Viewing a single comment thread. View all comments

Exarctus t1_iyd7r5i wrote

I am an ML scientist. And the statement you're making about AMD GPUs only "being fine in limited circumstances" is absolutely false. Any network that you can create for a CUDA-enabled GPU can also be ported into an AMD-enabled GPU when working with PyTorch with a single code line change.

The issues arise when developers of particular external libraries that you might want to use only develop for one platform. This is **only** an issue when these developers make customized CUDA C implementations for specific part of their network, but don't use HIP for cross-compatibility. This is not an issue if the code is pure PyTorch.

This is not an issue with AMD, it's purely down to laziness (and possibly ill-experience) of the developer.

Regardless, whenever I work with AMD GPUs and implement or derive from other people work, it does sometimes include extra development time to convert e.g any customized CUDA C libraries that have been created by the developer to HIP libraries, but this in itself isn't too difficult as there are conversion tools available.

−11

Ronny_Jotten t1_iydddfe wrote

> the statement you're making about AMD GPUs only "being fine in limited circumstances" is absolutely false

Sorry, but there are limitations to the circumstances in which AMD cards are "fine". There are many real-world cases where Nvidia/CUDA is currently required for something to work. The comment you replied to was:

> Limited use in neural network applications at present due to many application's CUDA requirements (though the same could be said of AMD)

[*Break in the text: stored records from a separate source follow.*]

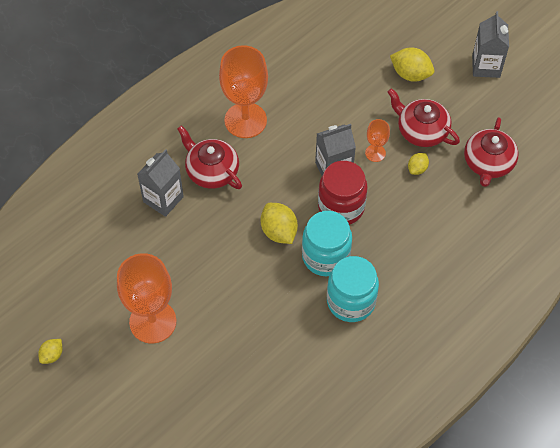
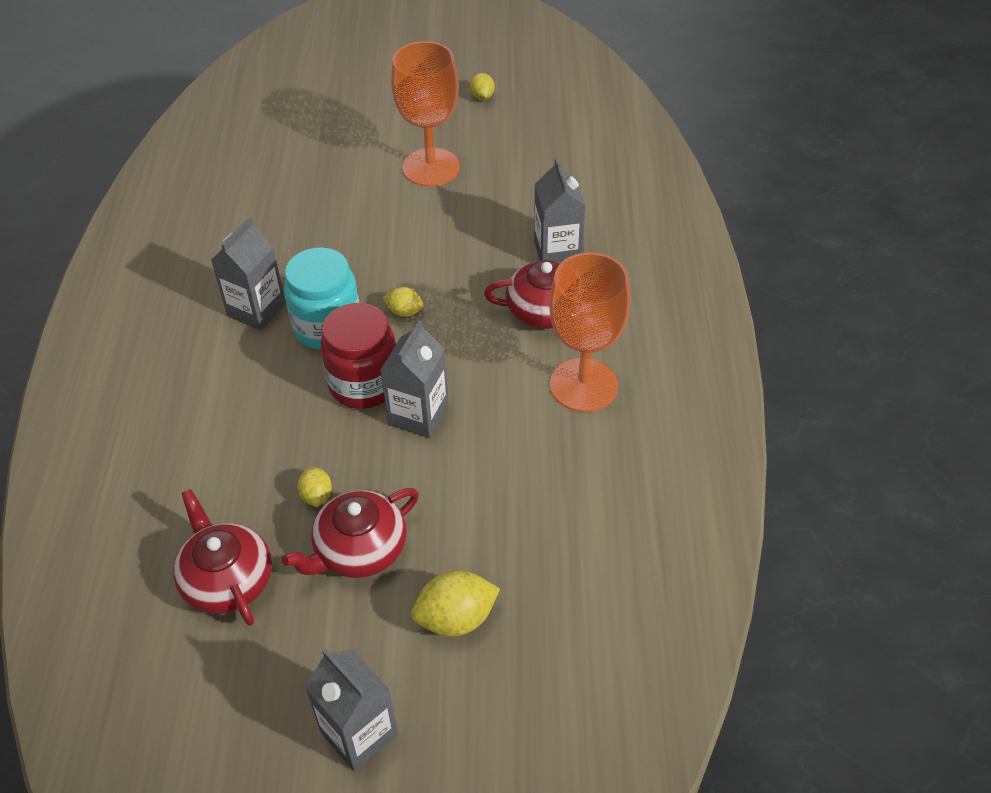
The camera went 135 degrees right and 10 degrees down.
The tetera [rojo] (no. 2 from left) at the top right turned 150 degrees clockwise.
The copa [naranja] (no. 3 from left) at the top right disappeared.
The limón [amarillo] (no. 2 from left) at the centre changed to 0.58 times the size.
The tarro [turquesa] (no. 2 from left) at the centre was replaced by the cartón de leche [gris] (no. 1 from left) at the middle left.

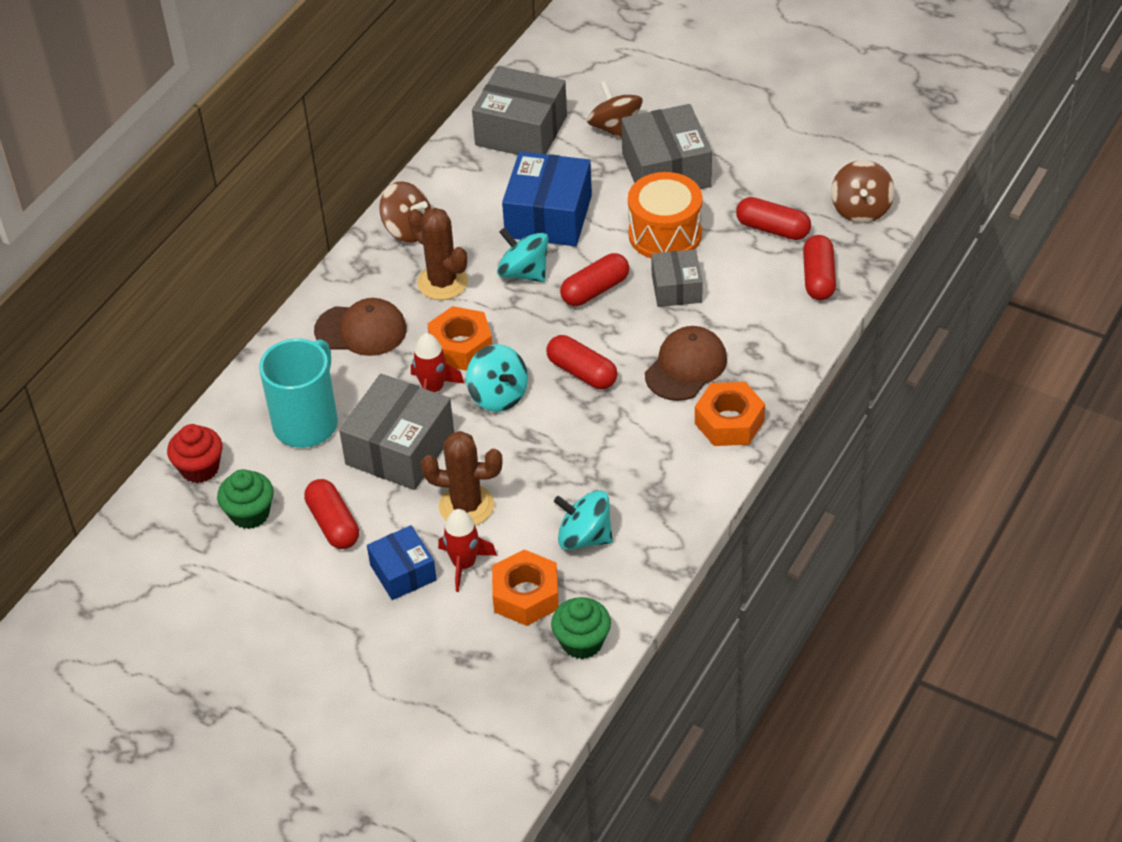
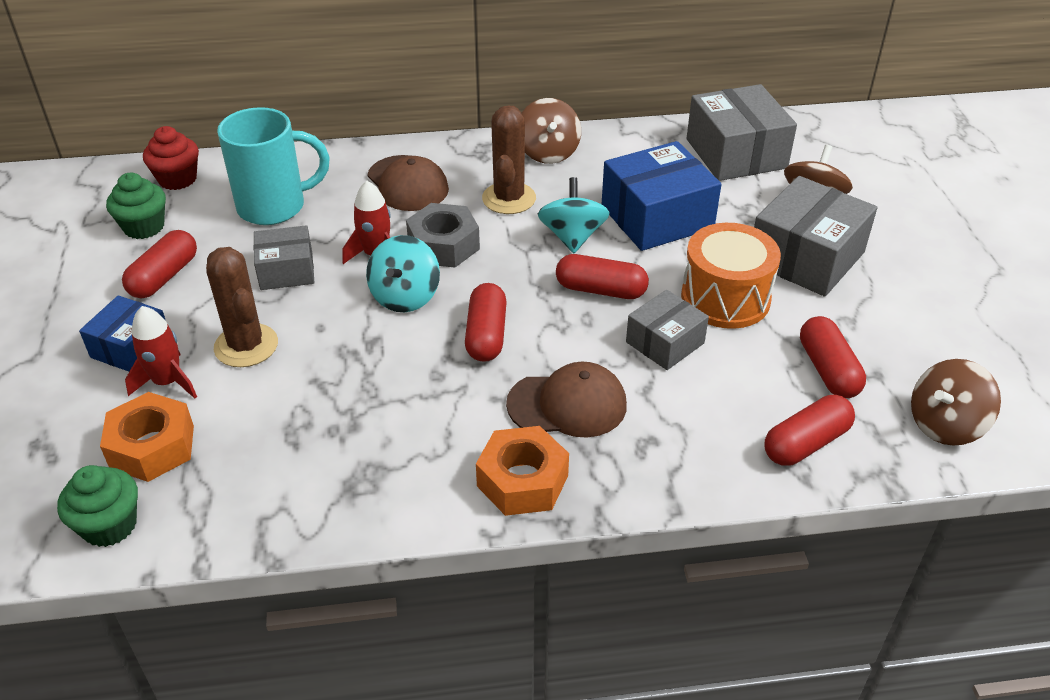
The camera went 50 degrees right and 5 degrees down.
The tuerca [naranja] (no. 1 from left) at the centre became the tuerca [gris] at the centre.
The caja [gris] (no. 1 from left) at the centre changed to 0.59 times the size.
The peonza [turquesa] (no. 3 from left) at the centre disappeared.

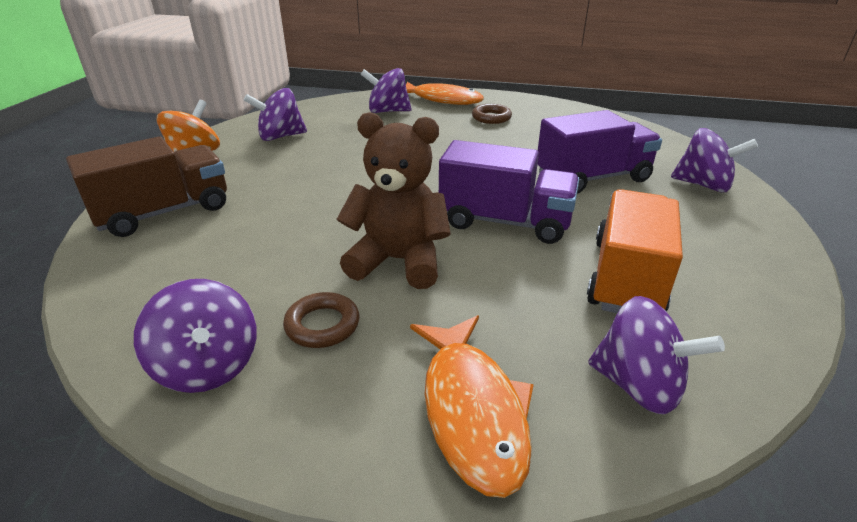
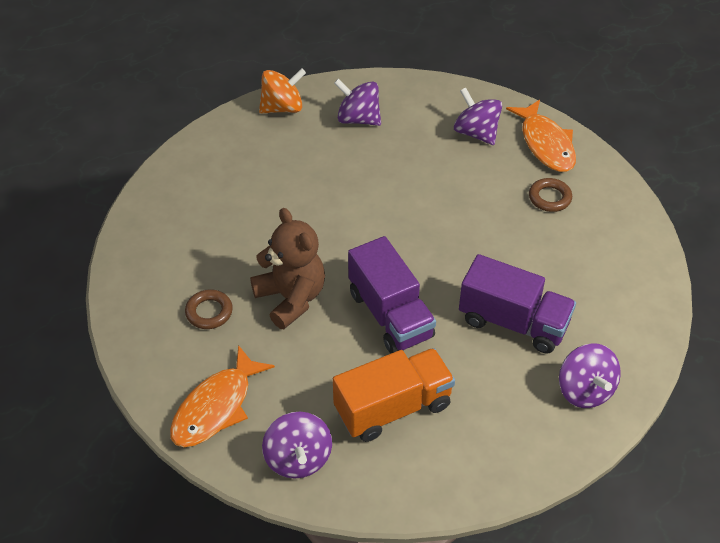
The camera went 45 degrees right and 15 degrees up.
The camión [marrón] at the middle left disappeared.
The peonza [morado] (no. 1 from left) at the middle left disappeared.

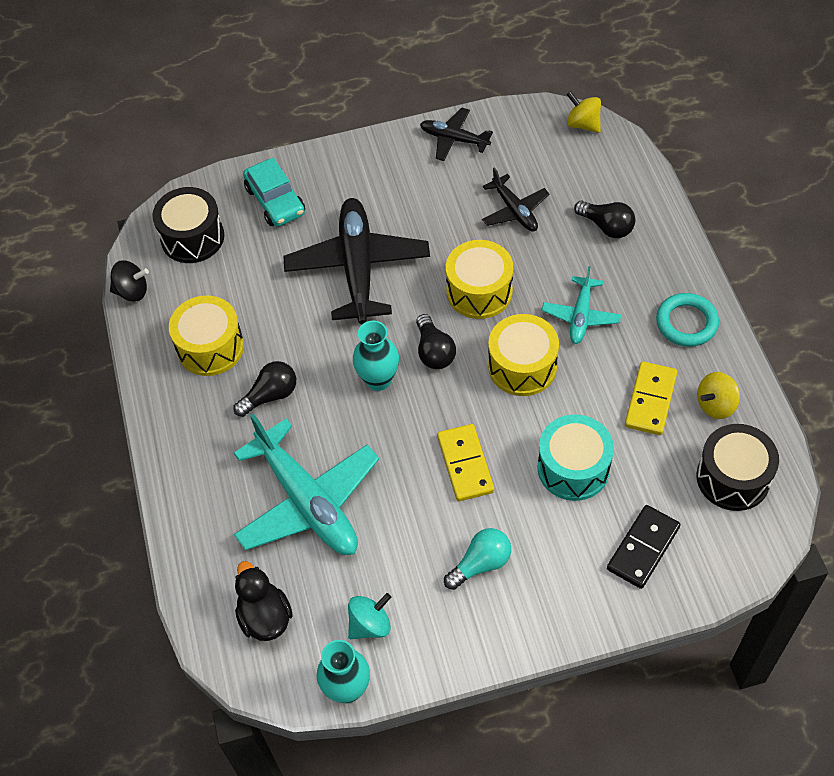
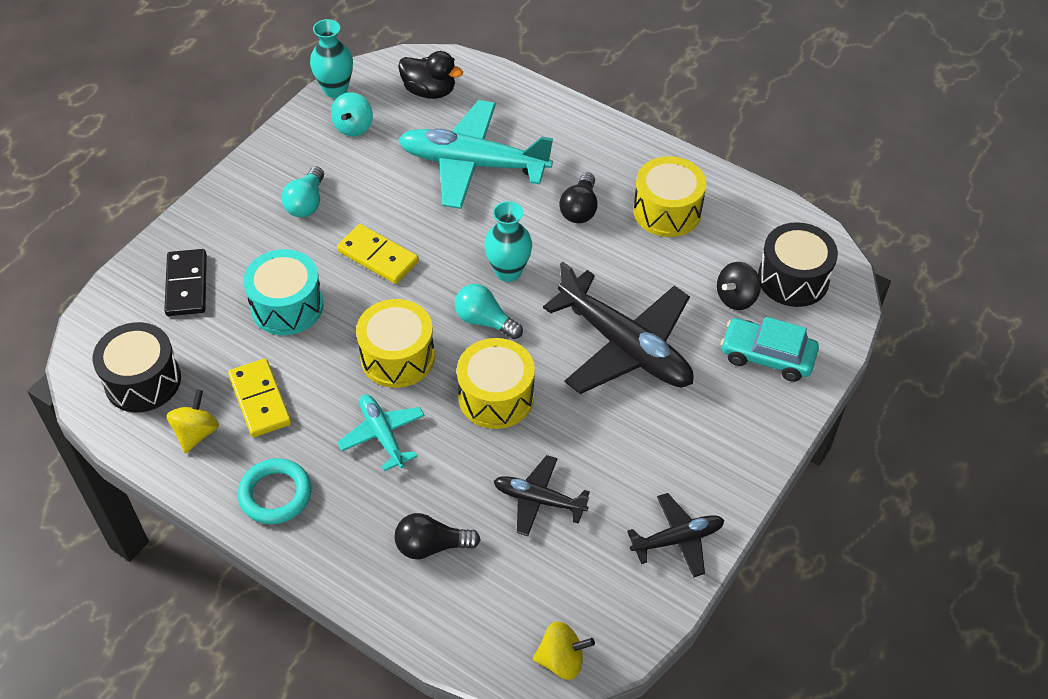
The camera went 135 degrees right and 5 degrees down.
The peonza [negro] moved from the middle left to the middle right.
The bombilla [negro] (no. 2 from left) at the centre became the bombilla [turquesa] (no. 2 from left) at the centre.

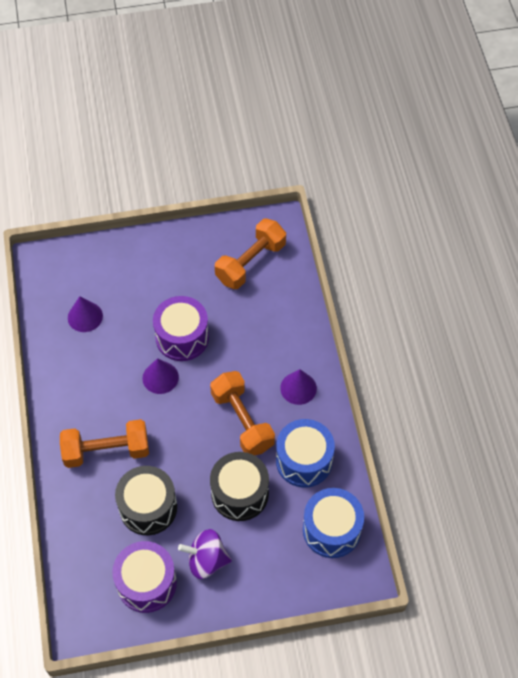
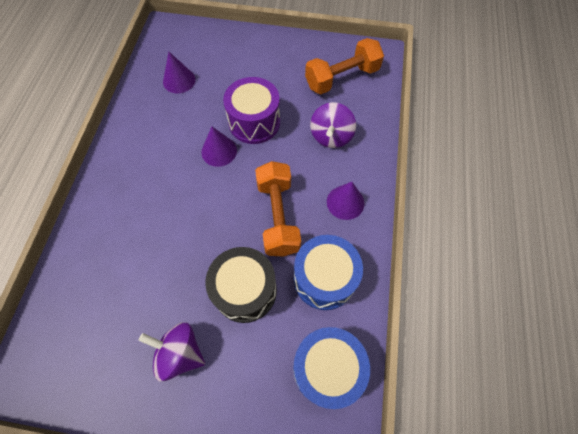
The camera went 20 degrees right and 5 degrees up.
The mancuerna [naranja] (no. 1 from left) at the middle left disappeared.
The tambor [negro] (no. 1 from left) at the bottom left disappeared.
The tambor [morado] (no. 1 from left) at the bottom left disappeared.
The peonza [morado] (no. 2 from left) at the top centre appeared.

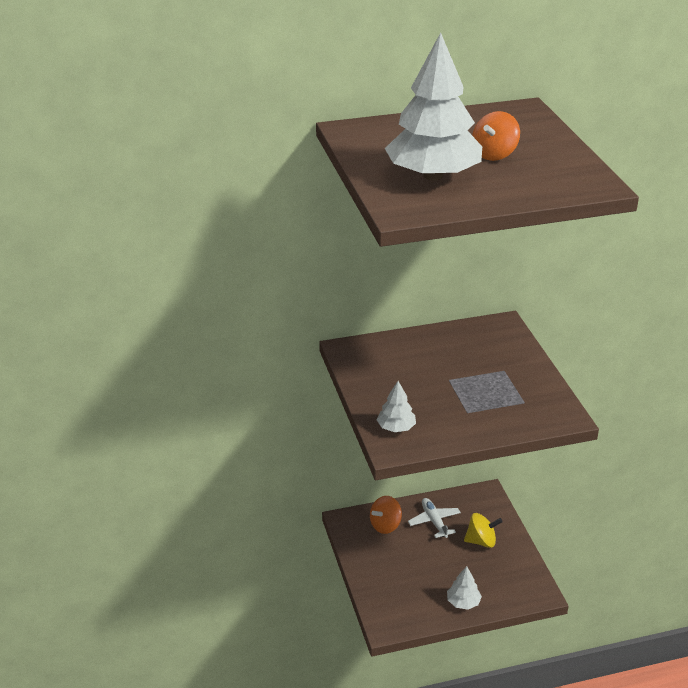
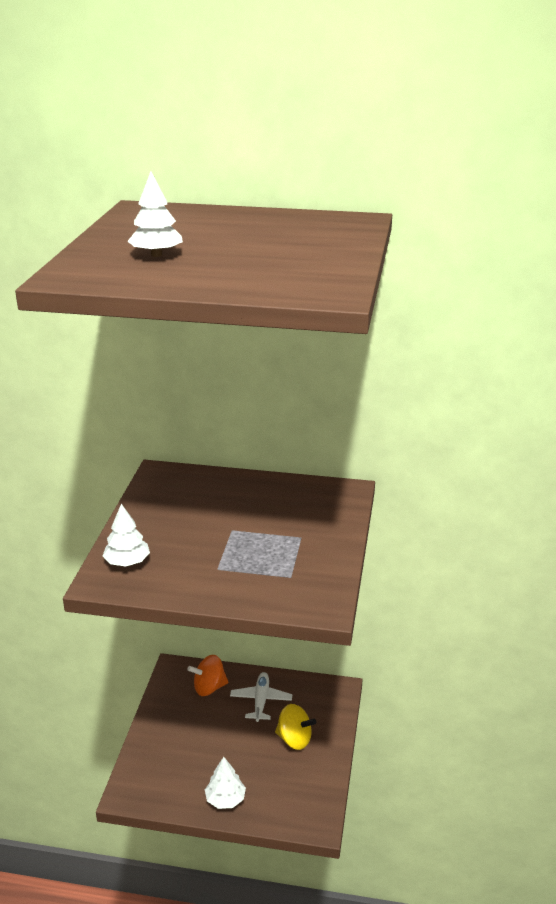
The camera went 25 degrees right and 5 degrees down.
The árbol [blanco] (no. 2 from left) at the top centre changed to 0.46 times the size.
The peonza [naranja] (no. 2 from left) at the top right disappeared.

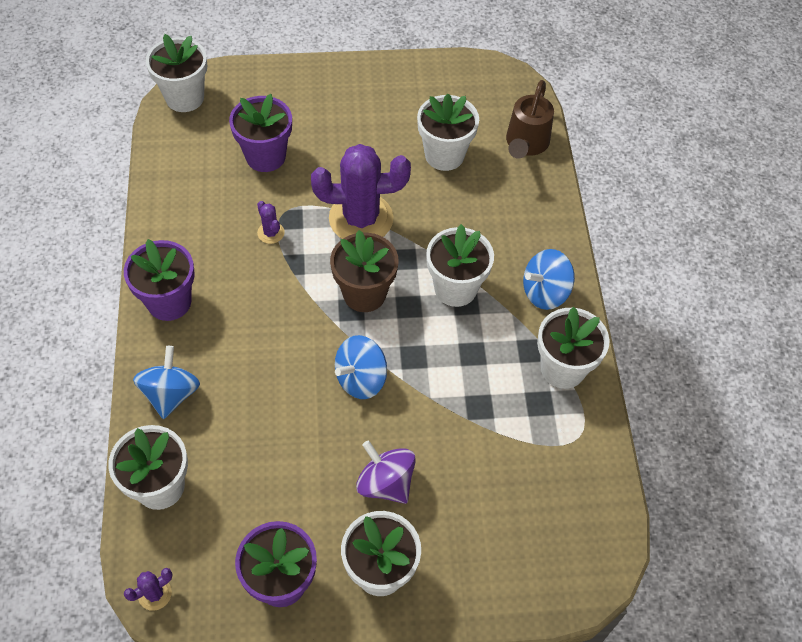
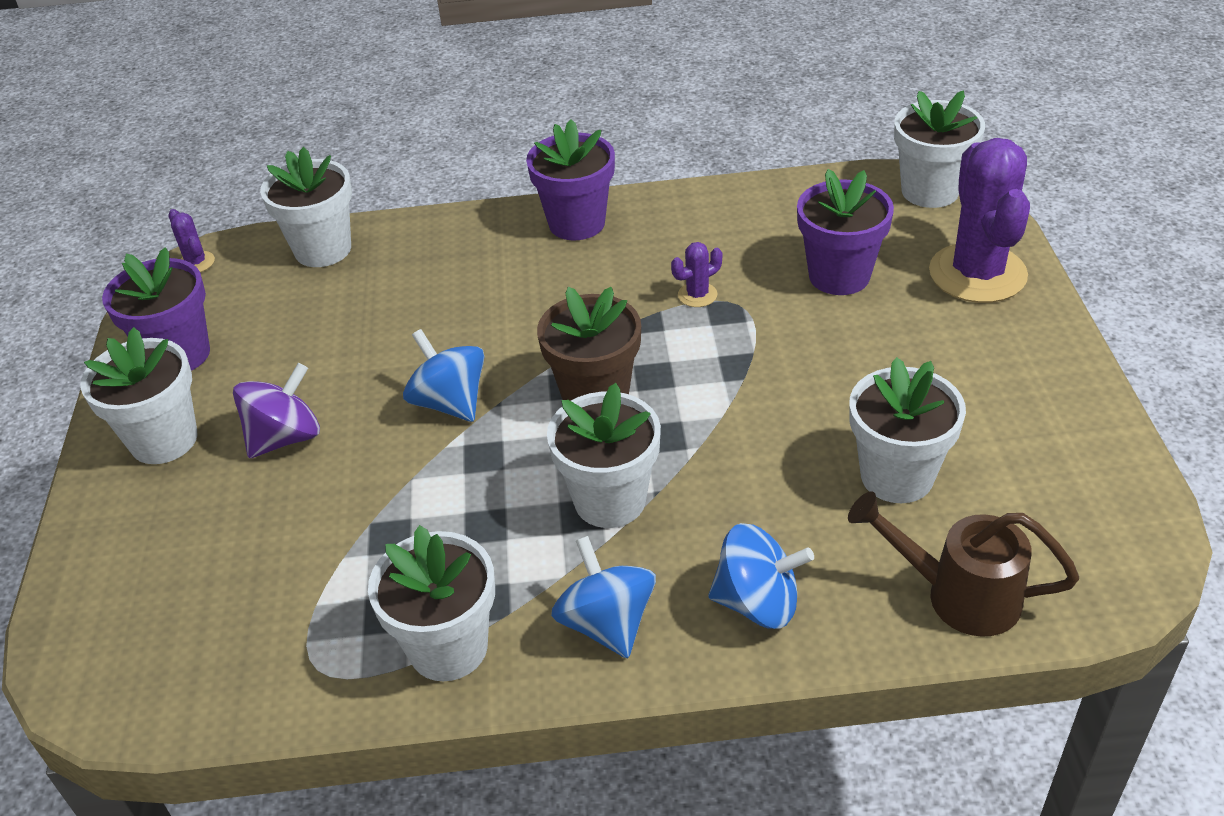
The camera went 95 degrees right and 15 degrees down.
The cactus [morado] (no. 3 from left) moved from the top centre to the top right.
The peonza [azul] (no. 1 from left in the first image) moved from the middle left to the bottom centre.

It was not specificaly about "code that is pure PyTorch", nor self-developed systems, but neural network applications in general.

It's fair of you to say that CUDA requirements can be met with HIP and ROCm if the developer supports it, though there are numerous issues and flaws in ROCm itself. But there are still issues and limitations in some circumstances, where they don't, as you've just described yourself! You can say that's due to the "laziness" of the developer, but it doesn't change the fact that it's broken. At the least it requires extra development time to fix, if you have the skills. I know a lot of people would appreciate it if you would convert the bitsandbytes library! Just because it could work, doesn't mean it does work.

The idea that there's just no downside to AMD cards for ML, because of the existence of ROCm, is true only in limited circumstances. "Limited" does not mean "very few", it means that ROCm is not a perfect drop-in replacement for CUDA in all circumstances; there are issues and limitations. The fact that Dreambooth doesn't run on AMD proves the point.

8